Hans Pfitzner was one of the composers who carried the German Romantic tradition well into the 20th century. Unlike those of his contemporaries Mahler and Richard Strauss, his reputation never seemed to extend beyond the borders of his homeland. Yet there is much that is individualistic and much to admire from his body of work -- particularly in his best-known work, the opera Palestrina.
Born in Russia of German parents, Pfitzner moved with his family to Frankfurt when he was three. His musical talent manifested itself early on, and he received his first training from his parents. At 14 he entered the Hoch Conservatory, studying composition with Knorr and piano with Kwast. He then began his music career as a teacher, taking a position as a theater conductor in Mainz; the latter proved to be a strategic move, for although it was an unpaid position, it enabled him to have his first opera, Der arme Heinrich, performed. Paid positions now followed, culminating in a multi-position stay in Strasbourg; he became director of the conservatory there, as well as chief symphony and opera conductor. The security of a fixed income produced a creatively favorable environment; he composed prolifically in all forms, favoring opera.
The crown of Pfitzner's work is arguably his opera Palestrina (1915), based on the life of the Renaissance composer and quoting passages of that master's music. Pfitzner may have seen himself in the opera's protagonist, as a man who, sticking to his principles, upholds musical tradition against the depredations of power. (The opera treats the legendary effort on Palestrina's part to compose a work beautiful and spiritual enough to foretall the banning of polyphony under consideration by the architects of the Counter Reformation.) Also noteworthy is Pfitzner's cantata Von deutscher Seele (Of the German Soul) of 1920. Both works are in the highly chromatic, richly sonorous tradition of post-Romanticism, and could never be mistaken for mere throwbacks to the 19th century. That Pfitzner could work in a less imposing idiom can be gathered from such works as the concise, melodic Symphony in C (1940).

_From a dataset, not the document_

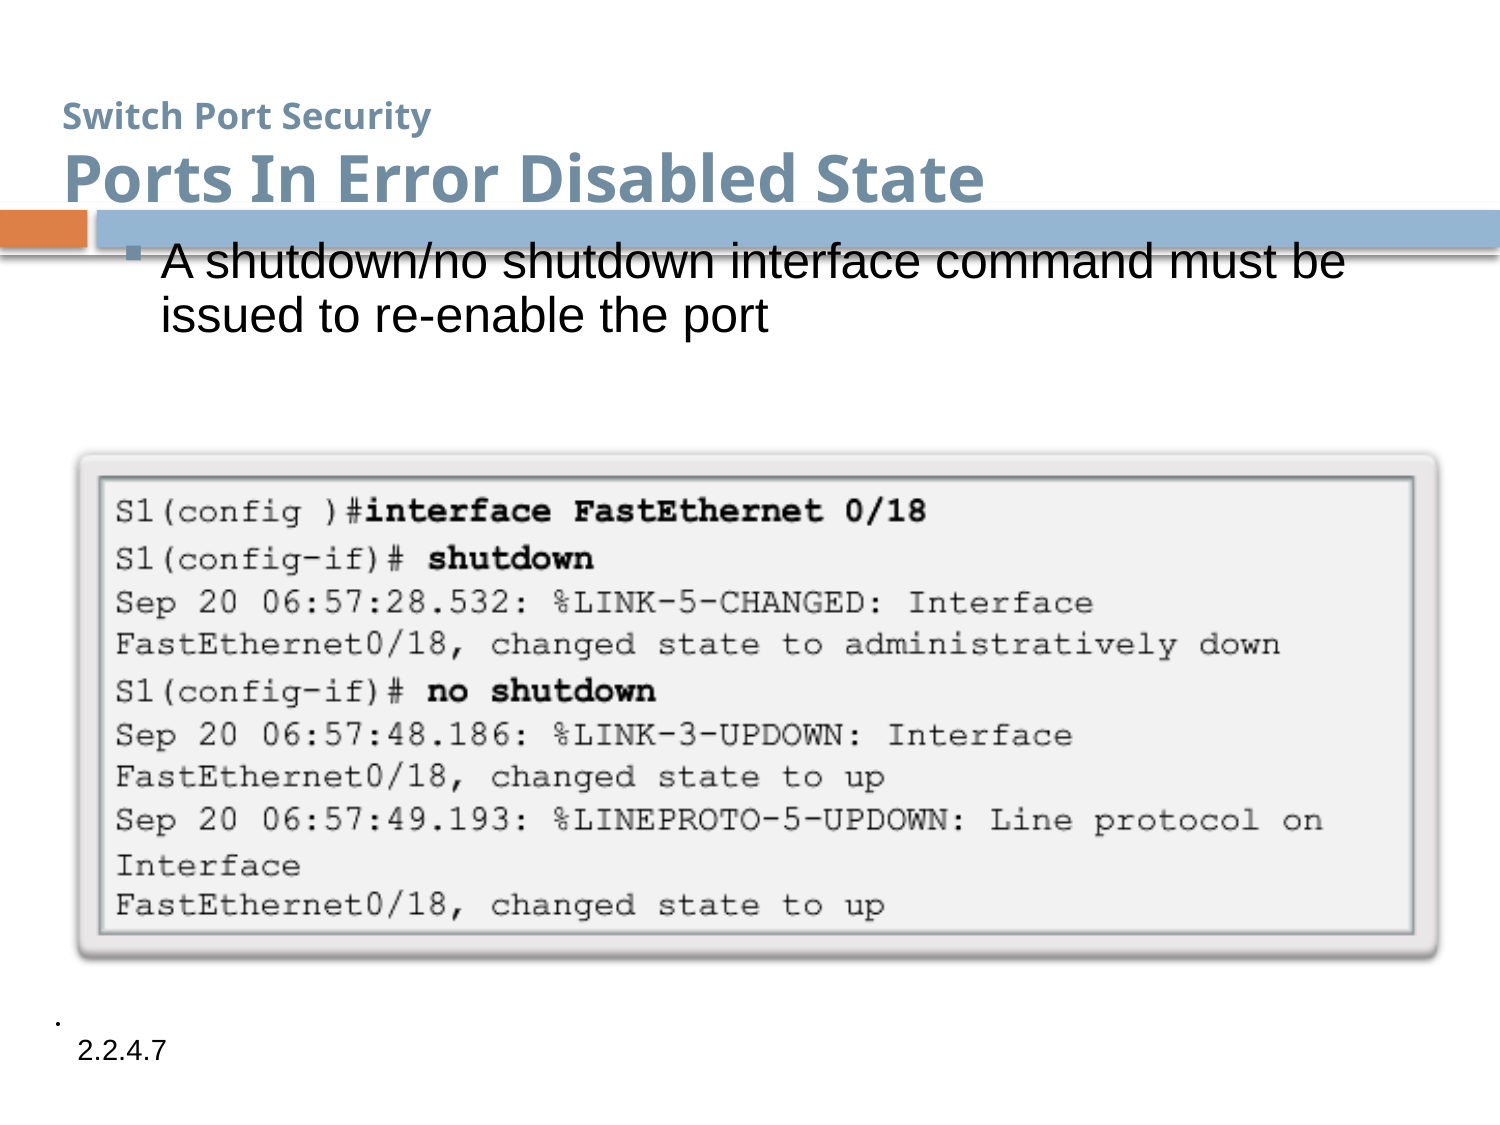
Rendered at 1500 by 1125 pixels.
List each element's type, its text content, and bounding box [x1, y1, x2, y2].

text_box [83, 230, 1387, 437]
title Switch Port Security Ports In Error Disabled State [47, 85, 1384, 224]
picture [65, 438, 1448, 974]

But much of the non-German world's reluctance to hear Pfitzner's music may have been been the result of his politics. Always an ardent German patriot, he became enmeshed with the rise of the Third Reich. Yet he counted among his Jewish friends and supporters Mahler, Bruno Walter, and Otto Klemperer, and he was an admirer of Mendelssohn. In any event, as Pfitzner became more disillusioned with Nazism, he expressed disapproval and was thus relieved of his life membership at the Munich Academy of Music in 1934. This and various family tragedies took a toll on the composer's sanity. The wartime destruction of his Munich home left Pfitzner an aging, half-insane street person, but after the war a pension and residence were procured for the composer. He died in Salzburg, officially denazified and with the ban on performances of his music lifted.
Although the Romantic revival of the 1960s did not do for Pfitzner what it did for many of his contemporaries, there is much of his output worth hearing. At his best, Pfitzner spoke with the eloquence and intensity of one who consciously lives during the close of a glorious era.